260456 Mechanistic Insights Into Ring-Opening and Decarboxylation of 2-Pyrones in Liquid Water and Tetrahydrofuran Solvents
Triacetic acid lactone (Figure 1, 1), 5,6-dihydro-4-hydroxy-6-methyl-2H-pyran-2-one (Figure 1, 2), and 4-hydroxy-6-methyltetrahydro-2-pyrone (Figure 1, 3) are 2-pyrones that we have recently shown to be compounds derived from biomass that may serve as intermediates for the production of biorenewable chemicals. Using 1 as the feedstock, we have demonstrated that a diverse range of commercially valuable end products and chemical intermediates (e.g., 2 and 3) may be obtained through various thermal and catalytic strategies.

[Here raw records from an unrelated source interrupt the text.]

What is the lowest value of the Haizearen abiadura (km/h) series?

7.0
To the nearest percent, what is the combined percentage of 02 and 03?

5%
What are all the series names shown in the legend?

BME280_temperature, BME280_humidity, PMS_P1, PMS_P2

Figure 1. 2-pyrones studied: triacetic acid lactone (1); 5,6-dihydro-4-hydroxy-6-methyl-2H-pyran-2-one (2); 4-hydroxy-6-methyltetrahydro-2-pyrone (3).

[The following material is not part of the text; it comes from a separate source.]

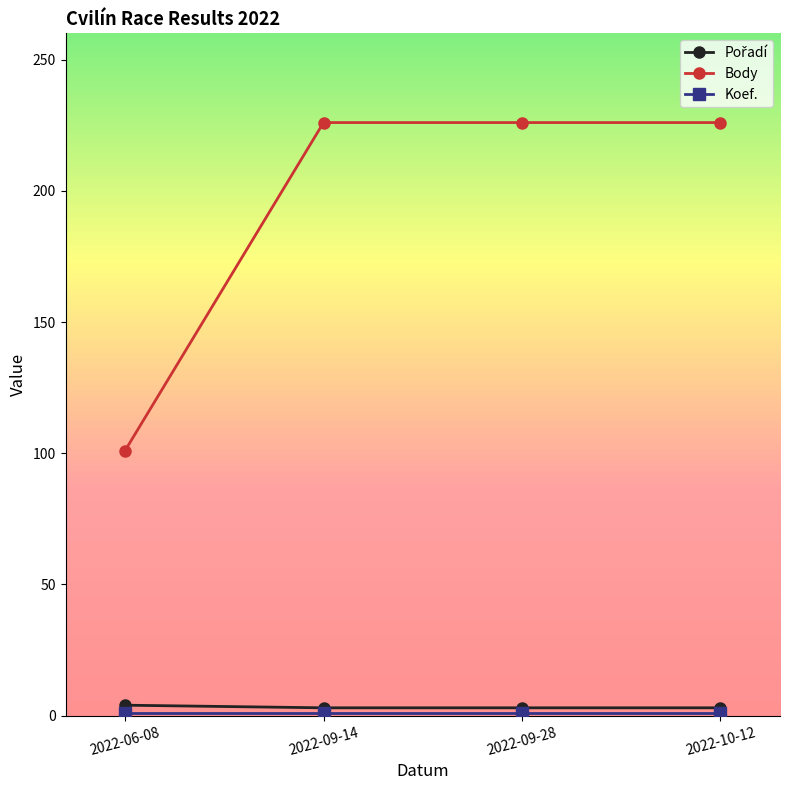

What is the label of the 3rd point from the left?

2022-09-28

The molecular structures of these 2-pyrones differ from one another by varying degrees of unsaturation in the pyrone ring, and we have found that they display different reactivities to ring-opening and decarboxylation under identical reaction conditions. Significantly, we have observed the thermally-activated ring-opening and decarboxylation of both 1 and 2 in liquid water at relatively low reaction temperatures (< 373 K) without the aid of a catalyst. Also, it was found that while 3 does not undergo ring-opening and decarboxylation under the reaction conditions employed, 3 selectively dehydrates to form parasorbic acid. The apparent activation energy barriers for the thermally-activated ring-opening and decarboxylation of 1 and 2 in liquid water were measured to be 58 ± 12 kJ mol-1 and 42 ± 18 kJ mol-1 (95% confidence intervals), respectively. While acidic conditions appeared to promote the ring-opening and decarboxylation of 2 with water or tetrahydrofuran as the solvent, the reactivity of 1 was unchanged in the presence of an acid catalyst in either solvent.

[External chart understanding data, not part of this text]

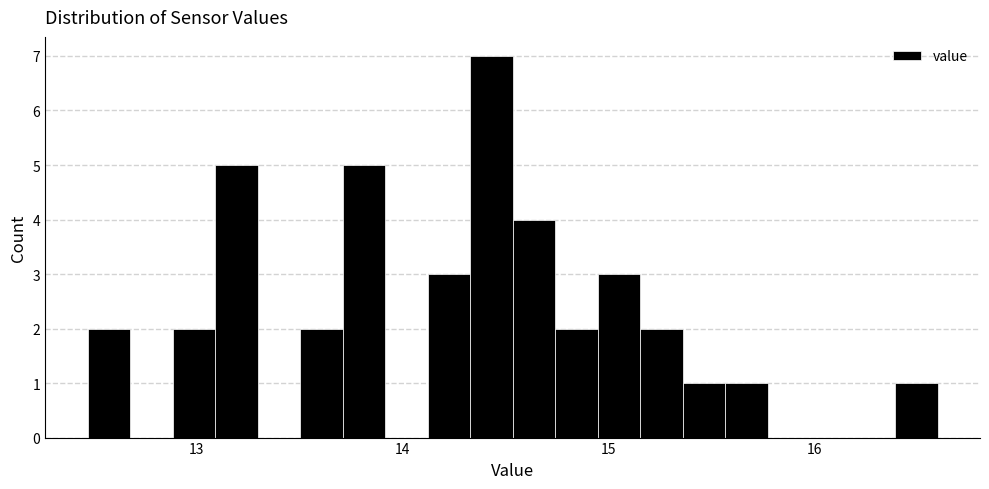

Read against the x-axis, roughly where is the centre of the tallest bar?

14.4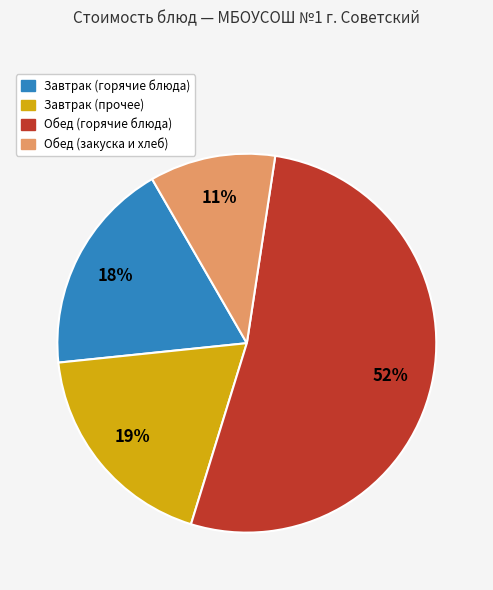

Count the number of slices in the pie.

4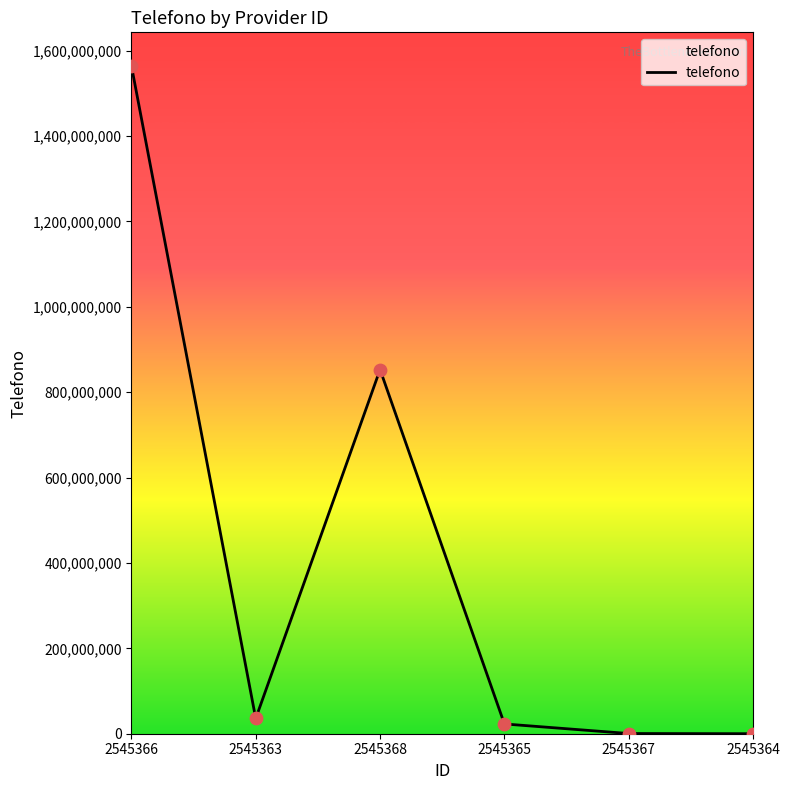

Between 2545367 and 2545363, which is larger?

2545363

Results from density functional theory calculations suggest that both 1 and 2 first undergo keto-enol tautomerization to form β-ketone intermediates prior to ring-opening. The ring-opening of 1 likely proceeds through the nucleophilic attack of water on the C=C bond at the 5 position in the ring, forming a β-keto acid which subsequently decarboxylates through a six-membered cyclic transition state. It is further proposed that the tautomer of 2 undergoes ring-opening and decarboxylation through a two-step retro-Diels-Alder (rDA) reaction, proceeding through a zwitterionic intermediate. Based on these proposed mechanisms, it is suggested that some degree of unsaturation of the ring is necessary to enable initial keto-enol tautomerization and subsequent ring-opening and decarboxylation of these 2-pyrone structures to occur. Significantly, the presence of a C=C bond in the 4 position in the pyrone ring appears to be particularly significant in that this functional group allows for 2-pyrones to ring-open and decarboxylate through rDA. Using 4,6,6-trimethyl-3,6-dihydro-2H-pyran-2-one as a probe molecule, we further demonstrate experimentally that similar to the experimental results obtained for 2, this structure undergoes ring-opening and decarboxylation in the presence of liquid water without the aid of a catalyst, showing that rDA occurs independent of the nature of the functional group at the 4 position in the ring.
Accordingly, we establish general reactivity rules for 2-pyrones and provide molecular-level relationships to elucidate the factors that influence ring-opening and decarboxylation chemistry. These mechanistic insights provide guidance for the selective conversion of reactants structurally analogous to 1, 2, and 3 for example, in terms of solvent selection and reaction conditions (e.g., temperature, acidity) for the production of targeted chemicals.